Наконец то я вроде освоила протез. Случилось это не потому что протезист старался, а потому что я хотела. Так хотела, что зубы сводило. У меня получилось. Но. За двадцать пять дней я все равно ничего не поняла про этот протез, совсем ничего. Я и сейчас то не очень понимаю , а тогда вообще была не постигшей. Поэтому мне было все равно, что происходит, лишь бы железяка ходила и носила меня. Но протезист то знал больше, но держал это в секрете. Зачем? Я не знаю. А я тогда ждала самолета, который тридцатого апреля улетал в Сочи. Меня поставили на стеклянную гильзу и разрешили лететь.
И я полетела конечно. Почему гильзу, то есть пробный приемник от протеза, называют стеклянной? Потому что она прозрачная , как стекло. Но это не главное. Главное то, что она ещё и такая же хрупкая, как стекло. Но мне то никто об этом не сказал! Почему это плохо? Потому что если бы я это знала, я бы относилась к гильзе бережнее. А так, не имея, информации я ее просто эксплуатировала, не ожидая гадости. На Сочи у меня было всего двенадцать дней, именно это меня и спасло. Но именно тогда я поняла, насколько классная теперь у меня нога, тогда был совершен рекорд, 29000 шагов. Пока я этот собственный рекорд не могу повторить. Я просто летала от таких успехов.
Но в один прекрасный день я обнаружила, что от гильзы отвалился кусок. Но тогда я подумала, что это случайность. Хорошо. Потому что меня не накрыл страх. Я просто подложила под острый край кусок ткани, и продолжила ходить и обследовать самый теплый город России. Ничего плохого я не ожидала. А оно случалось. Потому что я не знала, где слабые места у этого протеза. Мне никто ничего не рассказал. Сейчас мне интересно, а почему мне не дали такой информации? Ее нет? Или протезисты не заинтересованы в доступной информации? А может протезист?
Особенный сюрприз меня ждал в последний день перед отъездом в аэропорт. С утра я собрала чемодан, сидя на пятой точке на полу, а потом стала одевать протез. И что я увидела? Это был трындец! Но тогда я этого еще не осознавала! Моя стеклянная гильза треснула в трех местах. Трещины шли от крепления внизу , наверх. В общем, вся эта конструкция могла развалится в любой момент. Когда это случилось, мама дорогая?
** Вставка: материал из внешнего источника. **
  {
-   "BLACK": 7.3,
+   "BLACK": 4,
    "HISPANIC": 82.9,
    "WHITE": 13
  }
Когда появились эти трещины? Как хорошо, что я увидела это только сейчас! А еще лучше то, что у меня всегда есть в чемодане клей и скотч.
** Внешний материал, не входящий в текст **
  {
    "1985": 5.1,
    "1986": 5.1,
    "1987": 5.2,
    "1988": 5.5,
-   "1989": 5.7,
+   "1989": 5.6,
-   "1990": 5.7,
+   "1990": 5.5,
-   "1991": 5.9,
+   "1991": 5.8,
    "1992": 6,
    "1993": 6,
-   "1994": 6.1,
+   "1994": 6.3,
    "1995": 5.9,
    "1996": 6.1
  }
Ну и конечно, рассмотрев все это, все трещины, я стала заматывать протез скотчем. А что делать то? У меня впереди путь до аэропорта, часа полтора, потом регистрация и посадка. И все это опора на то, что уже треснуло! Поэтому я в аэропорту согласилась на инвалидную коляску. Сочи, достаточно большой аэропорт. В общем, в Иркутск я летела на протезе, который держался на скотче. И по идее, я, со своим характером, должна была закатить протезисту истерику. Потому что, с у к а, ходить на таком протезе просто опасно. Для меня. Протезист знал об этом. И даже я считаю, что он должен был прервать полет ипанутой женщины.
Но, это я пойму пару лет спустя, когда попаду в яму в нашей культурной столице. А тогда я даже не думала о том, что со мной может случится, если вся эта конструкция развалится, и я неожиданно и резко упаду с высоты своего роста. Какие могут быть последствия у этого? Теперь я знаю, страшные. А тогда я наверное пыталась просто оправдать человека, который на меня положил. Или поклал? Сейчас я реально это понимаю. Нельзя отпускать ампутанта на стеклянной гильзе далеко от дома. Она может развалится в любой момент. А меня отпустили. Почему? Да потому что протезисту было до фонаря, что со мной случится. Как то так.
Вот какие мысли появились после того, как меня из ямы боли и страданий в Питере, вытащили совершенно другие люди, которые не имели никакого отношения к построению моего протеза. Они меня направили на путь истинный, и помогли мне продолжить свой запланированный путь. Именно благодаря тем, кто посвятил свою жизнь таким как я, я продолжила свой путь по России и закончила его, как и предполагалось , в Белоруссии. Но Карелия выпала из этого плана. Посторонний человек влез в мою жизнь и испортил ее. И это ПРОТЕЗИСТ. Так не должно быть. Это страшно.